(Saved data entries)

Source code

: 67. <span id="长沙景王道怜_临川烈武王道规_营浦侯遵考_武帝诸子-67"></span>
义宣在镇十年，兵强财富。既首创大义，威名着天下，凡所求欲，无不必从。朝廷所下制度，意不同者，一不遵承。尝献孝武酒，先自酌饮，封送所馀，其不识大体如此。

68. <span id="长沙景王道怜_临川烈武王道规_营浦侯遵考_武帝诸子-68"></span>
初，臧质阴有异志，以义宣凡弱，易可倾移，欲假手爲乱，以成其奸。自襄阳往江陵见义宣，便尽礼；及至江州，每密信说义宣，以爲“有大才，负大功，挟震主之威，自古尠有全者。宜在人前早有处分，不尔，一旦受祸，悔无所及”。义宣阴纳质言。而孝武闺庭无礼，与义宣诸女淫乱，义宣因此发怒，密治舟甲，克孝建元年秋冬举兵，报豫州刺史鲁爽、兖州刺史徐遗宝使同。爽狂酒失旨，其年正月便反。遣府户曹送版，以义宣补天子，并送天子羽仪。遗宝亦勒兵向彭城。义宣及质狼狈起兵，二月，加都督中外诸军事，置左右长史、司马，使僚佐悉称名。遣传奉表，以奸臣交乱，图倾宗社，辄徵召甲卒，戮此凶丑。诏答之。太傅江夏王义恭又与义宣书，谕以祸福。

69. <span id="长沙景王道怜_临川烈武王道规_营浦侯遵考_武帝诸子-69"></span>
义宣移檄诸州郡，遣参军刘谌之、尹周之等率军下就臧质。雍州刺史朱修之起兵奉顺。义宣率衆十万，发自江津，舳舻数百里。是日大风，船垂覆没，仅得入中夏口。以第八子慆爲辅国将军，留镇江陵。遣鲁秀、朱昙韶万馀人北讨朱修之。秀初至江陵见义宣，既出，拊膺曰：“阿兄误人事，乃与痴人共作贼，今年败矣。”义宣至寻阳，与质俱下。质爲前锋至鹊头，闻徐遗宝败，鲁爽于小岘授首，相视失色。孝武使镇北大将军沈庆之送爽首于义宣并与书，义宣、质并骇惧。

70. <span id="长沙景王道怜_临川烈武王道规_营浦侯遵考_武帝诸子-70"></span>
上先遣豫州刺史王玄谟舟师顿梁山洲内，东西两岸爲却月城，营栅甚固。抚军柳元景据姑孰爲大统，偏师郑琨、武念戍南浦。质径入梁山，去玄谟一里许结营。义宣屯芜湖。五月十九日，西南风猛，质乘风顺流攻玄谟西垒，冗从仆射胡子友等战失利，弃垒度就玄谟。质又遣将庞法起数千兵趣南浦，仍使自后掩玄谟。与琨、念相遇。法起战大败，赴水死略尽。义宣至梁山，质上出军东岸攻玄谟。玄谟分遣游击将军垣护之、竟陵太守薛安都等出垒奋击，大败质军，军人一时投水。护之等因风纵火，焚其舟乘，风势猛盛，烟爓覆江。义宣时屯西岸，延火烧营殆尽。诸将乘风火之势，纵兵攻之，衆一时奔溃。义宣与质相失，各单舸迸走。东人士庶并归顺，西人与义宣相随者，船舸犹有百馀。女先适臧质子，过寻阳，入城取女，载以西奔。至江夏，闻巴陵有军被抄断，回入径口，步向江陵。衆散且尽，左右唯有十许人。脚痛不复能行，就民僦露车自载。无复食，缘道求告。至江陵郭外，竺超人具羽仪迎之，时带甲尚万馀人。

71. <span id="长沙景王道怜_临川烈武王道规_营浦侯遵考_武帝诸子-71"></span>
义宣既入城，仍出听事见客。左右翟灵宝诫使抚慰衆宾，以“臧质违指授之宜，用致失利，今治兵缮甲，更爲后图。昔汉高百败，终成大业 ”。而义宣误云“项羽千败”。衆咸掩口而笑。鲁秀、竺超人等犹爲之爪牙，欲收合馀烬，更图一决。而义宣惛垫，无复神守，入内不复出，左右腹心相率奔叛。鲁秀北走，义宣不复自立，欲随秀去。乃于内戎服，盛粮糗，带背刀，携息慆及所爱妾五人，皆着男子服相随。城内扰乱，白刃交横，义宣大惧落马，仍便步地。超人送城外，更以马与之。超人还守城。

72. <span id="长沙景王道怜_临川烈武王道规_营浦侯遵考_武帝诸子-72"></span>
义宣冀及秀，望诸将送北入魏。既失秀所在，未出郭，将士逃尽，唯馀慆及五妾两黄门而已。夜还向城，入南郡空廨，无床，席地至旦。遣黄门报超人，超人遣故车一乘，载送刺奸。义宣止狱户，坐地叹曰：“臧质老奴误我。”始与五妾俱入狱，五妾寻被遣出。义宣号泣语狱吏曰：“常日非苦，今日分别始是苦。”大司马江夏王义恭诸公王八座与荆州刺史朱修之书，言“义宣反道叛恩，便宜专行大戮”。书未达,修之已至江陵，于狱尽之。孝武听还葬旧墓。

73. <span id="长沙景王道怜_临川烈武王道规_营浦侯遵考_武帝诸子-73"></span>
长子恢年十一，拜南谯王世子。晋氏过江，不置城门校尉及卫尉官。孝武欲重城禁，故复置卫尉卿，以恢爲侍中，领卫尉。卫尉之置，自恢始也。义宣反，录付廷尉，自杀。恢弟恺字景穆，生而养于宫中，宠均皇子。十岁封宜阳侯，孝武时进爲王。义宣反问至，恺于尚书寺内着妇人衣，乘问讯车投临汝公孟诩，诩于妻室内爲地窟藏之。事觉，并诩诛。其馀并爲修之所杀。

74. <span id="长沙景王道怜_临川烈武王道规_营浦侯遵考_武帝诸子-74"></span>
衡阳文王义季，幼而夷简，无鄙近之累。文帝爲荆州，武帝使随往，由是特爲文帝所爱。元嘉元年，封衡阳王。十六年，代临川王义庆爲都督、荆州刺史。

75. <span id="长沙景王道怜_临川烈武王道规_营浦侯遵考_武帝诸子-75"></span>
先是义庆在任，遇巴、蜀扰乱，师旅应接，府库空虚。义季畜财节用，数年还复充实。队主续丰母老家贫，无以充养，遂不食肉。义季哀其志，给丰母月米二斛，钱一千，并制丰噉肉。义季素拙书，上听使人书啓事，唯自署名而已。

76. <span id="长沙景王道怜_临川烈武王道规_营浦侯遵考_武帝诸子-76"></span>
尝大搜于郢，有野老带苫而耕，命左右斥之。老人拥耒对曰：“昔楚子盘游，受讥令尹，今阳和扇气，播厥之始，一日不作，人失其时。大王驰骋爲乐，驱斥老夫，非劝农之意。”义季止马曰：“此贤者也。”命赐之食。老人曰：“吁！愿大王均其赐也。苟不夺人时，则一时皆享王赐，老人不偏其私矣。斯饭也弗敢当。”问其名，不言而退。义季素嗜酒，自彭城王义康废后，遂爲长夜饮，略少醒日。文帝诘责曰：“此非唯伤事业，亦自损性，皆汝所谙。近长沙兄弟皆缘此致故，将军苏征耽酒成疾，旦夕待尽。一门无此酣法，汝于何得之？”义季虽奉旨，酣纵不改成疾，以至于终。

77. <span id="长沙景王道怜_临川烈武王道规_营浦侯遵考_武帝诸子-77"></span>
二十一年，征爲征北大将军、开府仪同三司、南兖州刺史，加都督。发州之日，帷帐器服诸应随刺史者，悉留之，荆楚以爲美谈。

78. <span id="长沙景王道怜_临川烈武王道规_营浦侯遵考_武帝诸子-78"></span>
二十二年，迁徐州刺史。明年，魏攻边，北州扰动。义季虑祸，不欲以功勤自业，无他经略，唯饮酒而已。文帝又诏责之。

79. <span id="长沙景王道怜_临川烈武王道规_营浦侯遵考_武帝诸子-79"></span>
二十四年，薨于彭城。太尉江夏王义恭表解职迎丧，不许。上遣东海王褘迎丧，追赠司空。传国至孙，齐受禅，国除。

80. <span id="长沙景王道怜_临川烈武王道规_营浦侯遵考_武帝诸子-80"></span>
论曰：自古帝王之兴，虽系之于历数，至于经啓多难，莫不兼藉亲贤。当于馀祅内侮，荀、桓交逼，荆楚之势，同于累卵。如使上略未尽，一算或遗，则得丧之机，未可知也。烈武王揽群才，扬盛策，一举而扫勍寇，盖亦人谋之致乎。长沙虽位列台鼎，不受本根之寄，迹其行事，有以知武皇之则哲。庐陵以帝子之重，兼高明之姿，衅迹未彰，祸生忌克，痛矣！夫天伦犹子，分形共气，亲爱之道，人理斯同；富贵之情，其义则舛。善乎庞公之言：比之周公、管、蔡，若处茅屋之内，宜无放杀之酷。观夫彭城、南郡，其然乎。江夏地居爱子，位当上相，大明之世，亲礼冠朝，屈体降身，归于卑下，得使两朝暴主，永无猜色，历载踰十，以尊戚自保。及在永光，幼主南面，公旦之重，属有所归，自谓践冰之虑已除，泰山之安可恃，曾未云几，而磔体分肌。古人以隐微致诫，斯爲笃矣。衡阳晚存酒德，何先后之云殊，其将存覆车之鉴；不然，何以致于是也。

_Task to complete_. Repeat exactly, and only, the lines of the records above, starting with the line that contains "二十一年，征爲征北大将军、开" and ending with the final line, both included.

_Your response_.
二十一年，征爲征北大将军、开府仪同三司、南兖州刺史，加都督。发州之日，帷帐器服诸应随刺史者，悉留之，荆楚以爲美谈。

78. <span id="长沙景王道怜_临川烈武王道规_营浦侯遵考_武帝诸子-78"></span>
二十二年，迁徐州刺史。明年，魏攻边，北州扰动。义季虑祸，不欲以功勤自业，无他经略，唯饮酒而已。文帝又诏责之。

79. <span id="长沙景王道怜_临川烈武王道规_营浦侯遵考_武帝诸子-79"></span>
二十四年，薨于彭城。太尉江夏王义恭表解职迎丧，不许。上遣东海王褘迎丧，追赠司空。传国至孙，齐受禅，国除。

80. <span id="长沙景王道怜_临川烈武王道规_营浦侯遵考_武帝诸子-80"></span>
论曰：自古帝王之兴，虽系之于历数，至于经啓多难，莫不兼藉亲贤。当于馀祅内侮，荀、桓交逼，荆楚之势，同于累卵。如使上略未尽，一算或遗，则得丧之机，未可知也。烈武王揽群才，扬盛策，一举而扫勍寇，盖亦人谋之致乎。长沙虽位列台鼎，不受本根之寄，迹其行事，有以知武皇之则哲。庐陵以帝子之重，兼高明之姿，衅迹未彰，祸生忌克，痛矣！夫天伦犹子，分形共气，亲爱之道，人理斯同；富贵之情，其义则舛。善乎庞公之言：比之周公、管、蔡，若处茅屋之内，宜无放杀之酷。观夫彭城、南郡，其然乎。江夏地居爱子，位当上相，大明之世，亲礼冠朝，屈体降身，归于卑下，得使两朝暴主，永无猜色，历载踰十，以尊戚自保。及在永光，幼主南面，公旦之重，属有所归，自谓践冰之虑已除，泰山之安可恃，曾未云几，而磔体分肌。古人以隐微致诫，斯爲笃矣。衡阳晚存酒德，何先后之云殊，其将存覆车之鉴；不然，何以致于是也。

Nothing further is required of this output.